-------- Fragmento del documento
Hay algo más triste en San Valentín que tener
pareja y no poder pasar el día con ella. Pues eso es lo que me pasa este año.
¡Sorpresa! Después del último 14 de febrero
en el que recibí una encantadora postal de un hombre misterioso, acabé saliendo
con él. Que no era más que Marc, mi compañero de trabajo. Llevamos saliendo
desde entonces y es tan maravilloso como parecía a distancia.
Pero este lunes el dictador de la oficina
mandó a Marc a coordinar un proyecto de suma importancia a una de las
sucursales situada a 2000 kilómetros. “Como mucho estará fuera un par de días”,
dijo el tirano con una cruel sonrisilla en los labios. Pues han pasado cuatro, hoy
es San Valentín y ni rastro de Marc.
No sólo voy a pasar el día sola sino que ayer
me llamó para decirme que no llegaría a tiempo y le grité como una energúmena.
Así que ahora además de pasar el día tristona, tendré que disculparme con él
por haber perdido los papeles. ¡Que asco de día!
En la oficina se respira un ambiente que
fluctúa entre la felicidad del que está emparejado y la burla hacia los menos
afortunados. Está resultando un día de pena.
Cuando regreso de comer encuentro sobre mi
mesa una cajita con un lazo rojo.
----------------
-------- Datos proporcionados
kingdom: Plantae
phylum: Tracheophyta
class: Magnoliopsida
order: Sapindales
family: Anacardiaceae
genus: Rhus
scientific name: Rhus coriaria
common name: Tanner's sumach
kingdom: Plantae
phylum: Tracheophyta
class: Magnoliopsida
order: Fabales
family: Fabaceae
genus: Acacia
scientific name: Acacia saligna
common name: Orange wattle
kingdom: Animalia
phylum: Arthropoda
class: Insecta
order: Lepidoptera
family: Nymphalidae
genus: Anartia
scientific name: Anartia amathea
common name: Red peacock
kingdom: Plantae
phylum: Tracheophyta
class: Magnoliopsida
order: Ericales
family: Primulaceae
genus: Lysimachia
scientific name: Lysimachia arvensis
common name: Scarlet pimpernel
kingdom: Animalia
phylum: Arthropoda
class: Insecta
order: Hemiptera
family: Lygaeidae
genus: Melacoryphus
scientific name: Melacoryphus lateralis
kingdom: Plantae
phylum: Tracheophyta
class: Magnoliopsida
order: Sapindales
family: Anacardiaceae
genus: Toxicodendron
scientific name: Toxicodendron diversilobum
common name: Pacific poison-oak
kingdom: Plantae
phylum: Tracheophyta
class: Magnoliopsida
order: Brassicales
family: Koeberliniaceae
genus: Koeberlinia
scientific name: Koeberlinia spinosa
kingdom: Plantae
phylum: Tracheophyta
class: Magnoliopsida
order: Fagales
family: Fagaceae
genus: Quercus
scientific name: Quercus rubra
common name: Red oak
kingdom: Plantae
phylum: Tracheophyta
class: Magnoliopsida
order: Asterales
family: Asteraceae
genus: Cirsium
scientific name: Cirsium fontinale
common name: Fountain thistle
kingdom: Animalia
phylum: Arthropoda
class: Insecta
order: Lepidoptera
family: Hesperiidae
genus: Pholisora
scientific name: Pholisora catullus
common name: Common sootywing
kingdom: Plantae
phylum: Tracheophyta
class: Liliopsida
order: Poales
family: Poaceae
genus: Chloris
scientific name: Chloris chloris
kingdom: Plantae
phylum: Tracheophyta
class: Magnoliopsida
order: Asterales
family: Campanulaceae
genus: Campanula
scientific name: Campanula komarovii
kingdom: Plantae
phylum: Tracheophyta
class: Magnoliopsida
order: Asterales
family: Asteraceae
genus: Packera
----------------
Ejercicio A>
Según el fragmento, ¿a qué distancia está la sucursal adonde mandaron a Marc?
Ejercicio B>
Reescribe el fragmento entre "Hay algo más" y "como una energúmena.", ambos incluidos, y sustituye "Marc" por "Pablo" cada vez que aparezca.
Los registros no tienen ningún papel aquí.

Respuesta completa A>
A 2000 kilómetros.

Respuesta completa B>
Hay algo más triste en San Valentín que tener
pareja y no poder pasar el día con ella. Pues eso es lo que me pasa este año.
¡Sorpresa! Después del último 14 de febrero
en el que recibí una encantadora postal de un hombre misterioso, acabé saliendo
con él. Que no era más que Pablo, mi compañero de trabajo. Llevamos saliendo
desde entonces y es tan maravilloso como parecía a distancia.
Pero este lunes el dictador de la oficina
mandó a Pablo a coordinar un proyecto de suma importancia a una de las
sucursales situada a 2000 kilómetros. “Como mucho estará fuera un par de días”,
dijo el tirano con una cruel sonrisilla en los labios. Pues han pasado cuatro, hoy
es San Valentín y ni rastro de Pablo.
No sólo voy a pasar el día sola sino que ayer
me llamó para decirme que no llegaría a tiempo y le grité como una energúmena.